Volume > Issue > Diocesan Vigilance Committees: An Idea Whose Time Has Come Again

Diocesan Vigilance Committees: An Idea Whose Time Has Come Again

EDITORIAL

By Dale Vree | October 1999

One of the most enduringly significant encyclical letters of the 20th century is Pascendi Dominici Gregis (On Modernism), written by Pope St. Pius X in 1907 (newly available in The Popes Against Modern Errors: 16 Papal Documents, TAN Books, 800-437-5876). In this encyclical Pius stated that “the partisans of error” can be found “not only among the Church’s open enemies, but, what is to be most dreaded and deplored, in her very bosom….” The Modernists inside the Church “put themselves forward as reformers….” But they are “the most pernicious of all adversaries of the Church,” for they “put into operation their designs for her undoing, not from without but from within” (#2 & #3). Sounds as if it were written today, doesn’t it?
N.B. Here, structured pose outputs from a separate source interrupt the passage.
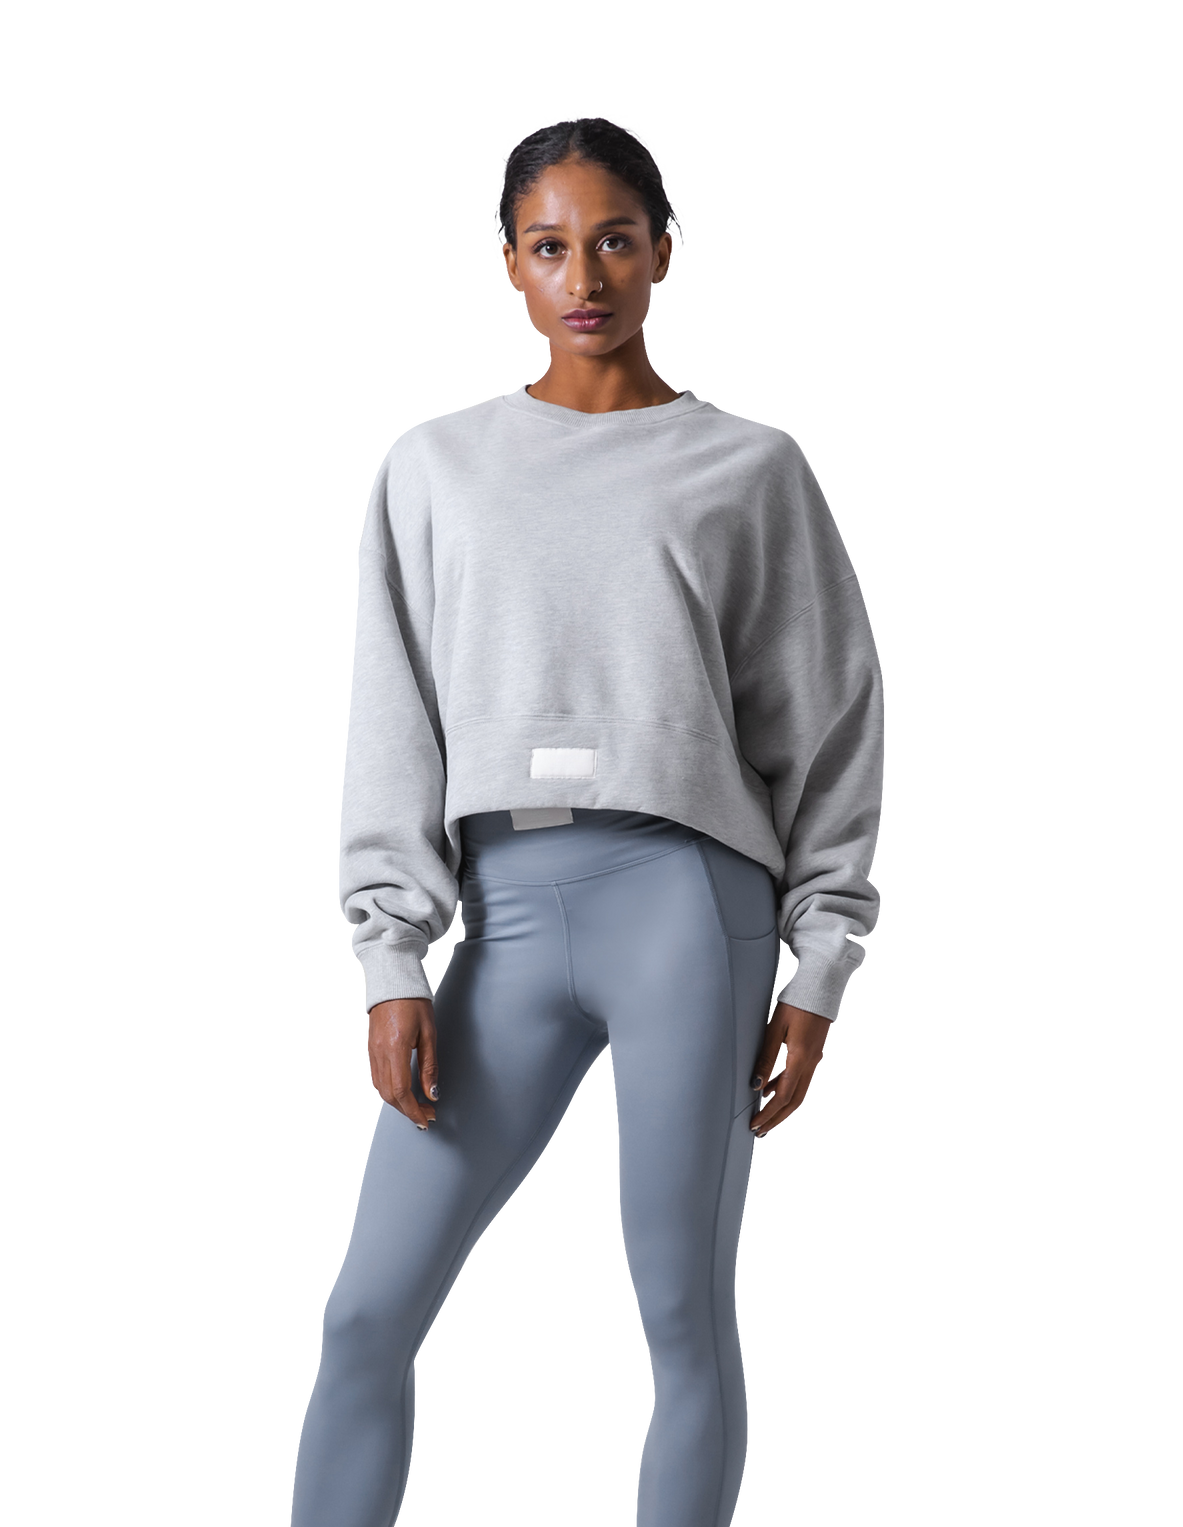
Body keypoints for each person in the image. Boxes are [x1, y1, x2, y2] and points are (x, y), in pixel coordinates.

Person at [290, 108, 886, 1527]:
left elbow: (831, 727)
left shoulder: (752, 465)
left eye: (615, 240)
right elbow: (391, 721)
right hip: (496, 914)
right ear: (506, 260)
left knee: (678, 1313)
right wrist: (390, 957)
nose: (585, 276)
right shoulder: (433, 466)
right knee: (363, 1314)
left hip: (688, 905)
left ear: (667, 249)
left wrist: (820, 967)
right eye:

Pius’s attack on the Modernists was hard-hitting, unequivocal, and relentless. Indeed, Pius (who, let’s remember, is a saint) didn’t shrink from ad hominem attack, from ascribing unworthy motives: For example, he said the Modernists “are possessed by the empty desire of having their names upon the lips of the public, and they know they would never succeed in this were they to say only what has always been said…” (#43). Sounds familiar, doesn’t it?

Since Vatican II the Church has pretty much relied on “the medicine of mercy” to treat the diseases of dissent and heresy. That medicine has been found wanting. We need stronger medicine.

Pius’s description of Modernism itself sounds quite like the neo-Modernism that today’s orthodox Catholics are confronted with in the Church. Pius had a plan of action for combating Modernism, which he outlined in his encyclical and which he directed primarily to the bishops of the world. But Pius knew that there were limits to what he and the bishops could accomplish. Therefore he said, “But of what avail, Venerable Brethren [fellow bishops], will be all Our commands and prescriptions if they be not dutifully and firmly carried out?” (#55). Ah, Pius recognized the need for follow-through! So he established Diocesan Vigilance Committees, composed of reliable priests who would meet with their bishop every two months, to root out Modernism at the diocesan level (#55). We have here an idea that needs to be recycled. And it should probably be updated (in the spirit of Vatican II) to include laymen. We at the NEW OXFORD REVIEW are constantly hearing from readers who are assaulted by neo-Modernism in their parishes and dioceses. Their stories usually go like this: In seeking to correct abuses and heterodoxies, they’ve spoken tactfully to their priest and gotten the brush-off; they’ve then written a respectful letter to their bishop and gotten a nice but noncommittal response. They’ve then written a temperate letter to the Apostolic Pro-Nuncio in Washington, D.C., and gotten in return what looks like a form letter. Then they collect this correspondence and send it with a heartfelt cover letter to the Holy See, but still get no satisfaction. (It seems to be the case that usually only highly organized letter-writing campaigns get the Holy See’s attention.)